Bugün Kıbrıs

Liderler daha dün anlaştı, bugün gerilim tırmandı

Bugün Kıbrıs

Kıbrıs Cumhuriyeti’nde Silahlı Kuvvetler Günü vesilesiyle düzenlenen törenler, Yunanistan Cumhurbaşkanı Konstantinos Tasoulas’ın adaya yaptığı ziyaretle siyasi bir gerilime dönüştü. Etkinlikte yapılan açıklamalar, daha önceki gün iki liderin üzerinde uzlaştığı “medya üzerinden karşılıklı açıklama yapmama” mutabakatını gölgede bıraktı.

Cumhurbaşkanı Nikos Hristodulidis, etkinlikteki konuşmasında Yunanistan’ın Kıbrıs Cumhuriyeti’nin “kurtuluş ve yeniden birleşme mücadelesinde en istikrarlı ve özverili müttefik” olmaya devam ettiğini söyledi.
Hristodulidis, “Türk işgal birliklerinin çekilmesi olmadan Kıbrıs sorununda herhangi bir çözüm kabul edilemez” diyerek, adadaki garantiler ve güvenlik başlıklarına sert bir çerçeve çizdi.

ERHÜRMAN’DAN SERT TEPKİ: “BU AÇIKLAMA BENİM İÇİN YOK HÜKMÜNDEDİR”
Kıbrıslı Türk lider Tufan Erhürman, Hristodulidis’in açıklamalarına sert tepki gösterdi. Erhürman, “Daha dün medya üzerinden konuşmama konusunda hemfikir olduk. Bugün bu açıklamayı görmek şaşırtıcıdır” diyerek, Rum lideri kendi koyduğu mutabakata uymamakla eleştirdi.
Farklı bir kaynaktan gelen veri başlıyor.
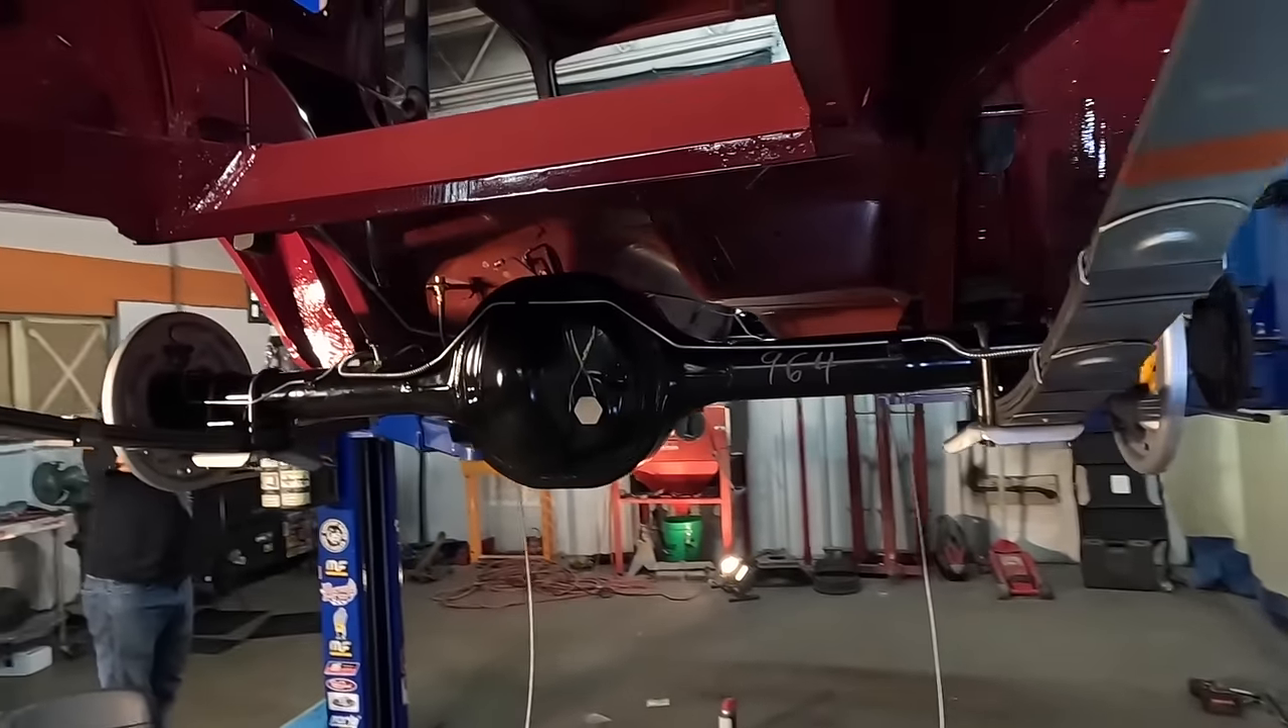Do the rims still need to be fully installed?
Yes.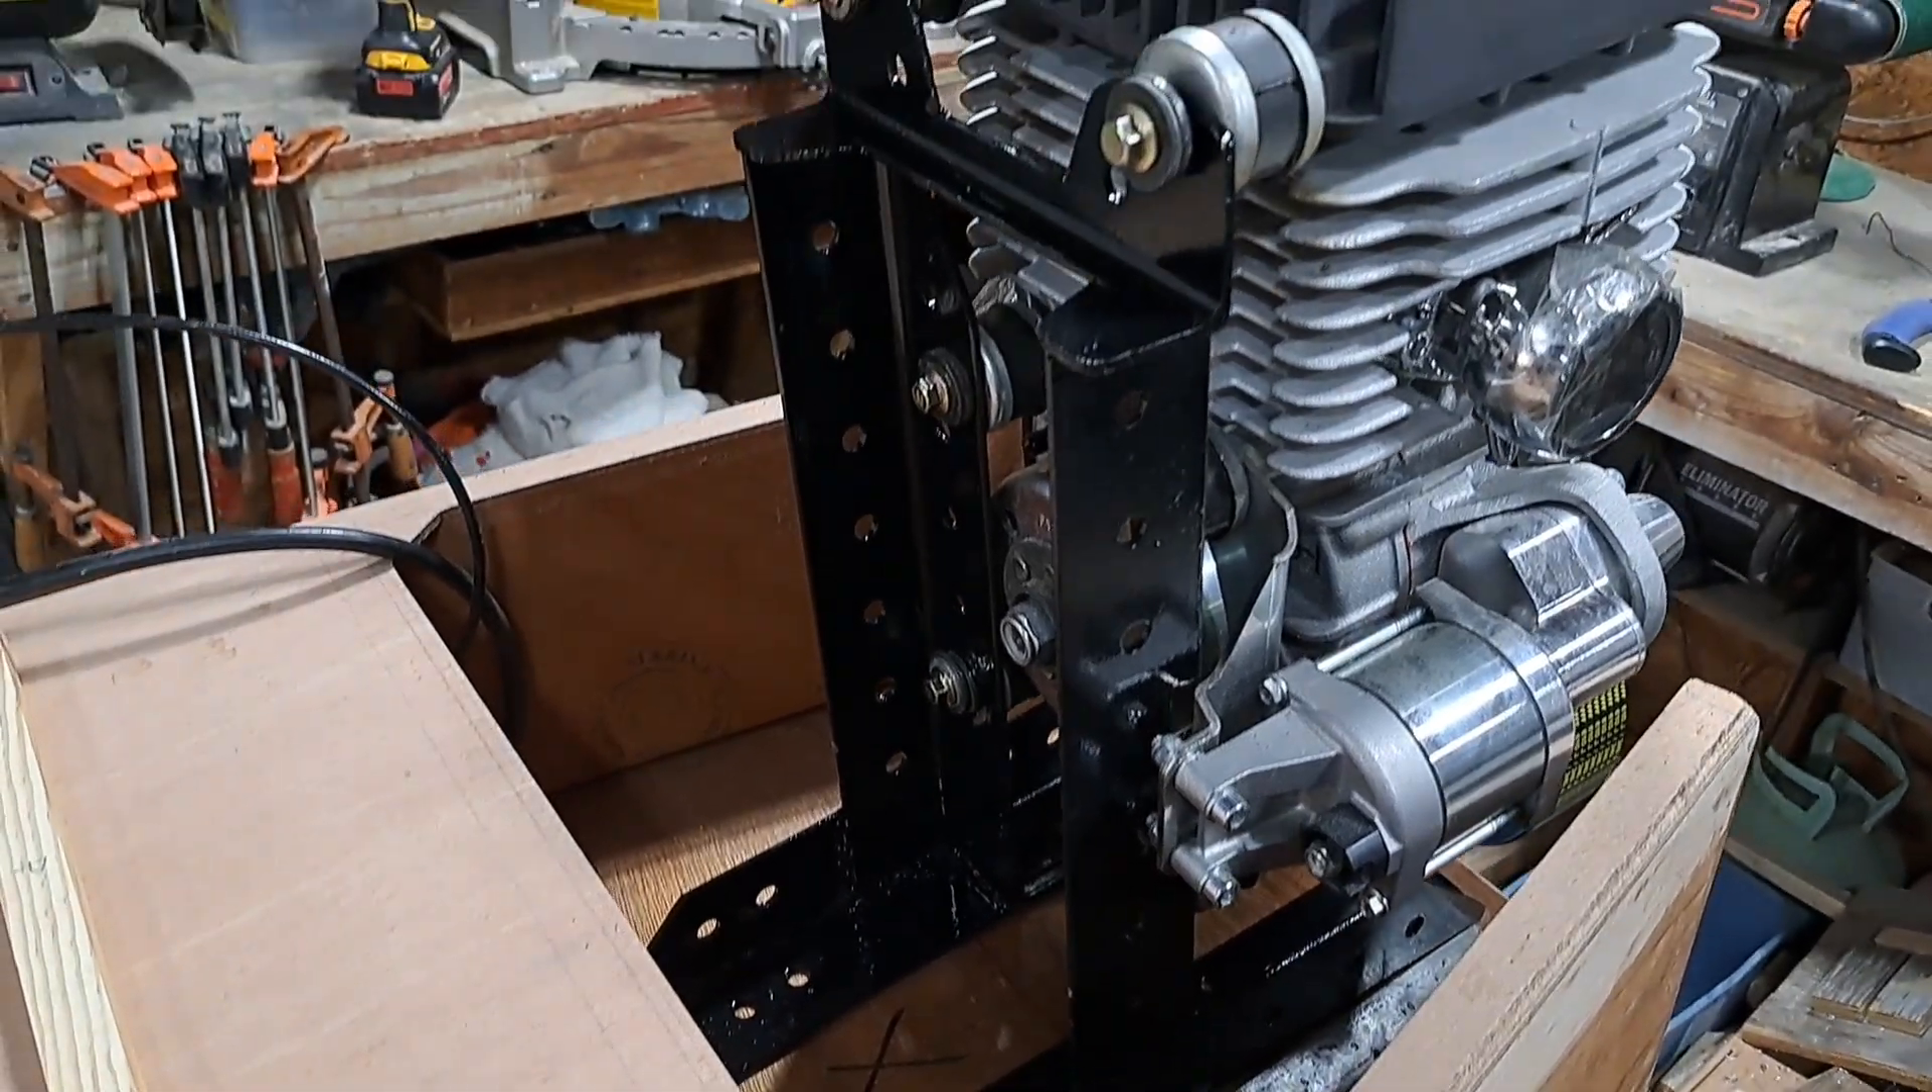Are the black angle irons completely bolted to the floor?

Erhürman şu ifadeleri kullandı:
“Benim dört maddelik metodoloji önerime ‘ön şart’ diyordu. Oysa şimdi kendisi kabulünün imkânsız olduğunu bildiği bir ön şart ortaya koymuş oldu. Egemenlik haklarına sahip iki eşit kurucu ortaktan birinin iradesi yok sayılarak yapılan bu açıklama, hele ki garantör olmayan devletlerle askeri anlaşmalar imzalayan bir liderden gelince, abesle iştigaldir. Çözüm atmosferine ihtiyaç var dedim ve yine diyorum. Bu aşamada tek söyleyebileceğim: Bu açıklama benim için yok hükmündedir.”
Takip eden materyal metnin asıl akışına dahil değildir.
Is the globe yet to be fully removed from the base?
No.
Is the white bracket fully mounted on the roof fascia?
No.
ÇÖZÜM SÜRECİ İHTİYACININ ORTASINDA SERTLEŞEN DİL
Önceki gün ara bölgede yapılan ve “yeni bir başlangıç” olarak yorumlanan liderler görüşmesinin üzerinden 24 saat bile geçmeden tarafların kamuoyu önünde karşı karşıya gelmesi, çözüm sürecine dair kaygıları artırdı.
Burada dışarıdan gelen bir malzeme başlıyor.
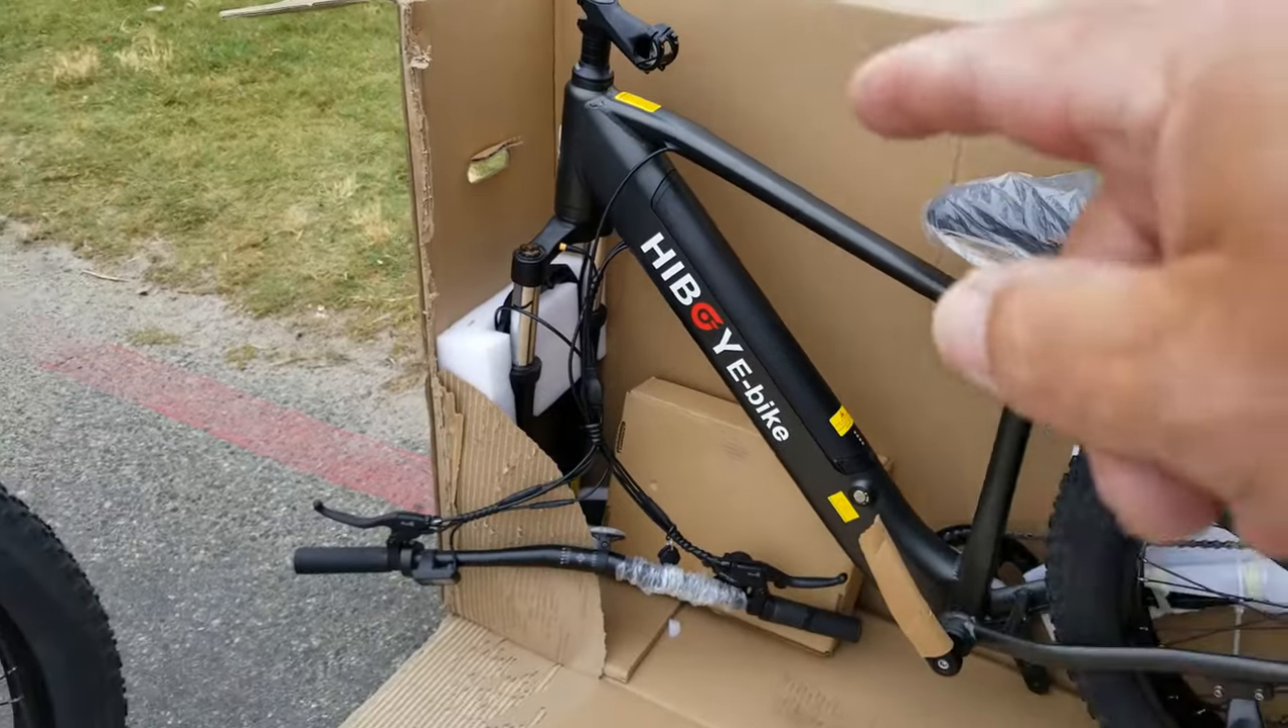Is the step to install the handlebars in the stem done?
No.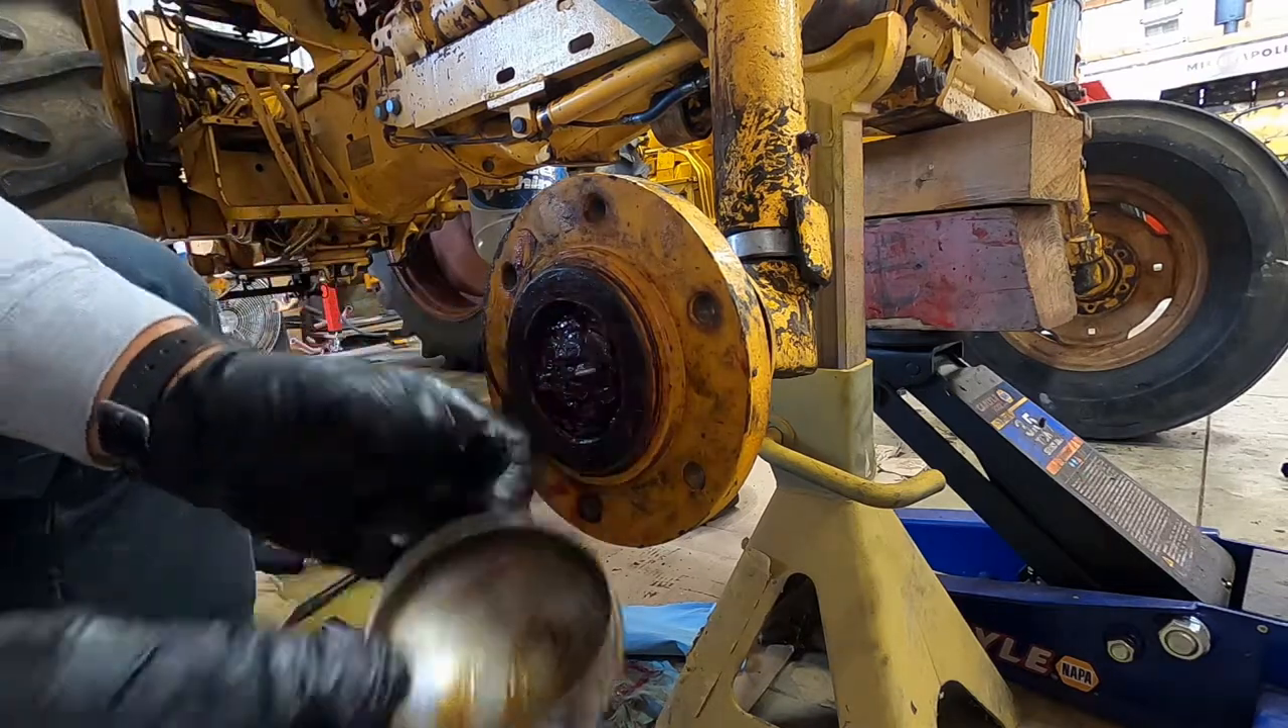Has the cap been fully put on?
No.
Hem Hristodulidis’in askerin çekilmesini çözümün ön koşulu olarak ortaya koyması, hem de Erhürman’ın “yok hükmünde” çıkışı, tarafların henüz başlangıç aşamasında bile ortak bir dil kurmakta zorlandığını gösteriyor.

Adanın geleceği için kritik bir dönemde, liderlerin söylemlerindeki sertleşme, çözüm masasına dönebileceği söylenen bu süreci daha başlamadan zora sokabilecek nitelikte.

Her iki liderin de “çözüm atmosferi” vurgusunu yaptığı bir dönemde, törensel bir platformdan yükselen maksimalist mesajlar, yeni kurulmaya çalışılan diyalog zemininin kırılganlığını bir kez daha gözler önüne seriyor.